プリンを見て、優人を見る。またプリンを見て、また優人を見る。
「探偵には……全てお見通し、ですか?」
「まぁ、鈍感よりは敏感な方が向いてはいるだろうけど」
「そう、ですか……もっと、お料理頑張ればよかったなぁ……」
「……別に俺はこれがいいとも悪いとも言ってないけど」
「優人くんは優しい、ですね」
「違うよ。確かに物凄く美味しい訳じゃない。でも、食べられない程不味い訳でもない。
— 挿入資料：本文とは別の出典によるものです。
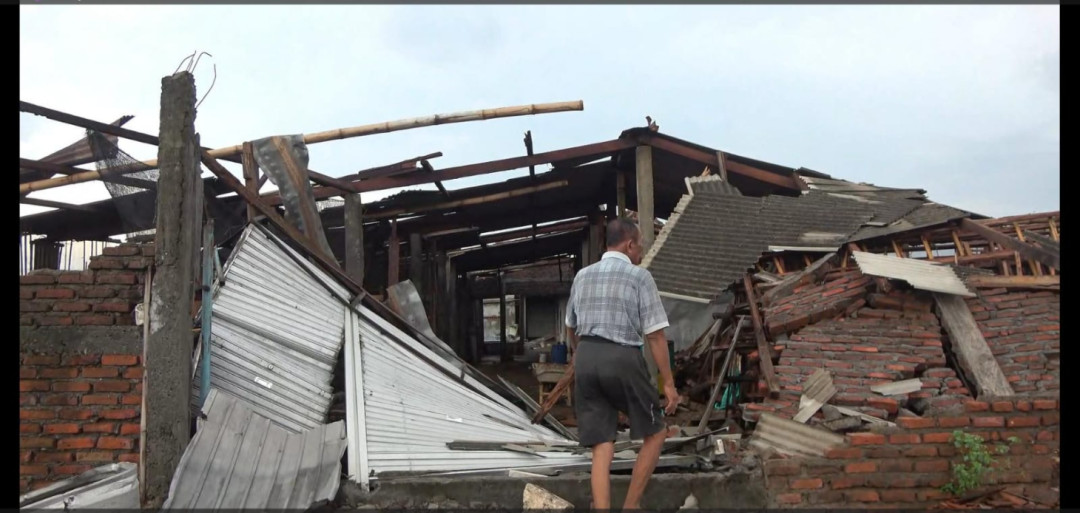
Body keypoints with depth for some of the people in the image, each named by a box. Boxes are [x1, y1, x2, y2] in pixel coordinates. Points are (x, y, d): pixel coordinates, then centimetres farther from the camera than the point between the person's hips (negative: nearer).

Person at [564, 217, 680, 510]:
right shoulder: (639, 277, -2)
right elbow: (655, 334, -7)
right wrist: (668, 382, -3)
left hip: (586, 358, 5)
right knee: (655, 433, 14)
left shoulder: (582, 276, 14)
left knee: (602, 447, 6)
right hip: (622, 359, -5)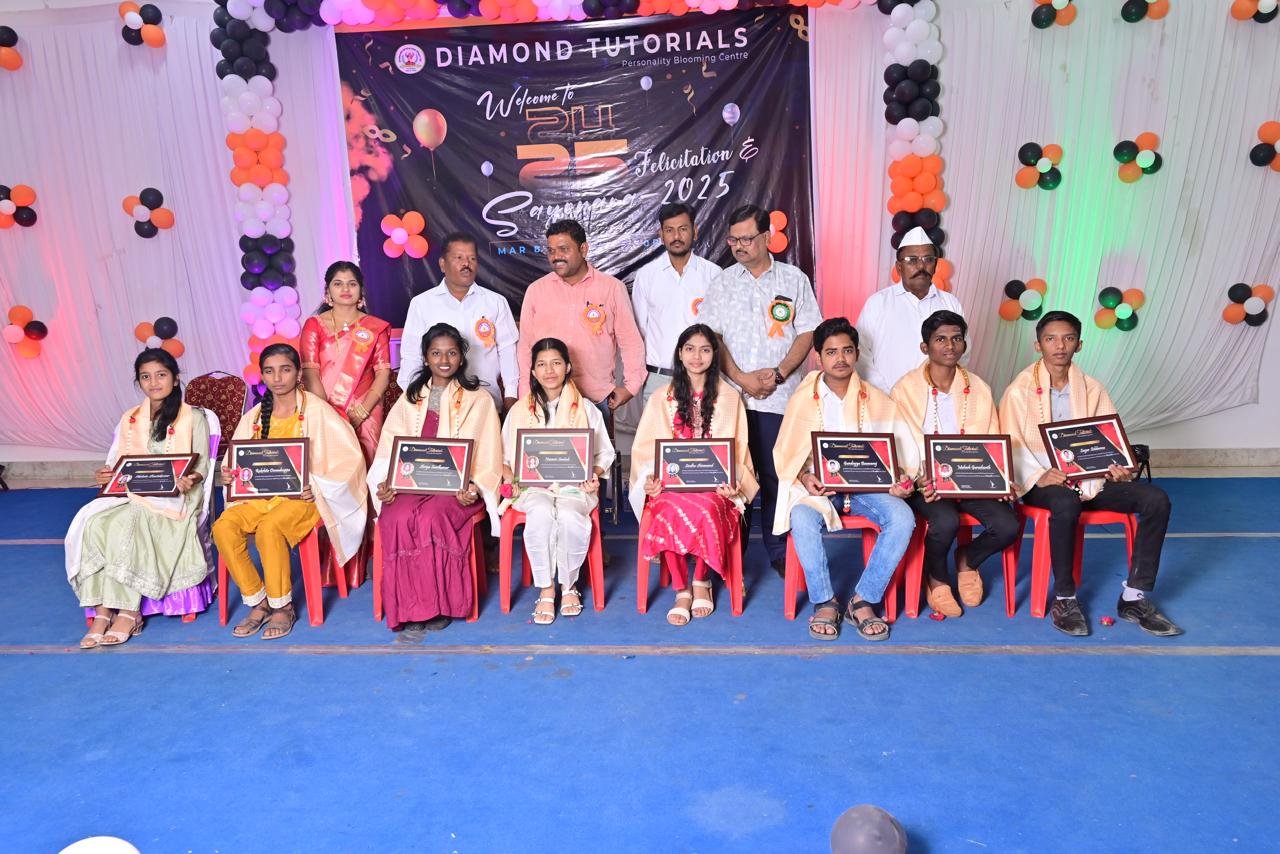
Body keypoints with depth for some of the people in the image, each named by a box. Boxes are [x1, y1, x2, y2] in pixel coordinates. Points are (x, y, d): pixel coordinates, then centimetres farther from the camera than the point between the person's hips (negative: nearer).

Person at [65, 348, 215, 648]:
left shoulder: (193, 418, 5)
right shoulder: (129, 419, 18)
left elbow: (200, 469, -1)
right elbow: (118, 465, 16)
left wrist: (190, 480, -24)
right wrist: (106, 476, -7)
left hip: (175, 500, -4)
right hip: (132, 496, 4)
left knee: (125, 525, -32)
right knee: (94, 522, -26)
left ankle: (128, 612, -25)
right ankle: (103, 611, -28)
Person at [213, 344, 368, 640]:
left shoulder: (316, 410, -3)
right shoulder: (255, 416, 13)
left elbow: (348, 458, -8)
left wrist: (316, 487, -20)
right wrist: (229, 474, -4)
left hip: (304, 495, -5)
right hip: (260, 495, 6)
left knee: (269, 528, -33)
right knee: (223, 527, -21)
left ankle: (283, 607, -13)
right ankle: (258, 603, -7)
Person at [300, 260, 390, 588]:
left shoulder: (375, 328, 11)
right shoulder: (314, 325, 9)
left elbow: (383, 372, 3)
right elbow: (310, 372, -1)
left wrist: (365, 407, -11)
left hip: (363, 416, 0)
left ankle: (359, 563, 4)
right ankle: (327, 565, 2)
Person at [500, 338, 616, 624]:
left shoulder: (586, 409, 11)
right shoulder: (519, 411, 13)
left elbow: (604, 454, 11)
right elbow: (505, 456, 13)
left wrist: (594, 476, -8)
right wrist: (510, 479, -8)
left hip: (575, 486, 0)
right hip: (533, 486, 1)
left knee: (570, 516, -35)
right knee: (541, 514, -35)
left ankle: (568, 585, -10)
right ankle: (546, 589, -19)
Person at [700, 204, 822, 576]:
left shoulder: (794, 280, 8)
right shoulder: (722, 283, 9)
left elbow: (807, 333, 4)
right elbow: (711, 336, 3)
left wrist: (778, 373, -10)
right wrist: (741, 378, -9)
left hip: (778, 396, -1)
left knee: (776, 474, 3)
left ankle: (779, 553, 17)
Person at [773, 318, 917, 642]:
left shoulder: (876, 400, 10)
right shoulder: (803, 399, 6)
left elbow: (900, 447, 6)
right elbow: (786, 453, 3)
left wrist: (901, 477, -15)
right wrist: (803, 477, -17)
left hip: (868, 486, 2)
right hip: (818, 487, -1)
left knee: (902, 517, -28)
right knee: (802, 519, -34)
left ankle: (863, 600, -15)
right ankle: (824, 603, -16)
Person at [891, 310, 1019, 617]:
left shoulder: (979, 389, 9)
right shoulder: (906, 389, -3)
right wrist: (919, 480, -24)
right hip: (926, 481, -3)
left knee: (1007, 525, -21)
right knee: (946, 521, -33)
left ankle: (967, 560, 16)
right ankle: (937, 577, 3)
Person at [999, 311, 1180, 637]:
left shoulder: (1092, 389, 11)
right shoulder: (1020, 390, 0)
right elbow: (1011, 446, -7)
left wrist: (1117, 467, -13)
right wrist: (1039, 476, -23)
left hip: (1089, 478, 5)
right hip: (1042, 482, -5)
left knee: (1155, 499, -16)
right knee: (1066, 503, -38)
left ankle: (1134, 597, -8)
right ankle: (1064, 597, -20)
なら、サラがわざわざ手作りしてくれた事が単純に喜ばしい事なんだよ」
サラの瞳が一段大きく見開いた。
「………………ありがとう、優人くん」
柔らかい笑みだった。
その笑みを見た優人は硬直した。
今まで何度も向けられた笑顔のはずだ。
しかし、優人はその笑みに――何か――
「それはそうと、優人くん、何か困ってる事とかあり、ますか?」
「困ってる事?」
「ええ、事件の事でも身の回りの事、学校での事でも、なんでも言って下さい」
「え?ああ……そうだ。サラにも聞いておかないとな」
「サラは誰が犯人だと思う?」
「――――その質問は駄目です」
そう言ったかと思うとサラは自らの頭を抱えた。
「サラ?」
「優人くん、私をぶって下さい!」
「は、はぁ?!」
「殴るのが嫌なら蹴ってもいいです。私の考えを焼き切る痛みを!」
優人はそこで理解し、サラの望むように腕を振りあげ――殴る事は出来ずサラを抱きしめた。
「優人くん?」
「悪かった。俺が、悪かった」
「優人くん……」
優人は抱きしめる力を強める。
「考えなしだったんだ。オモイツキに考えを求めるなんて」
「優人、くん」
二人は暫し、そのまま思考を停止していた。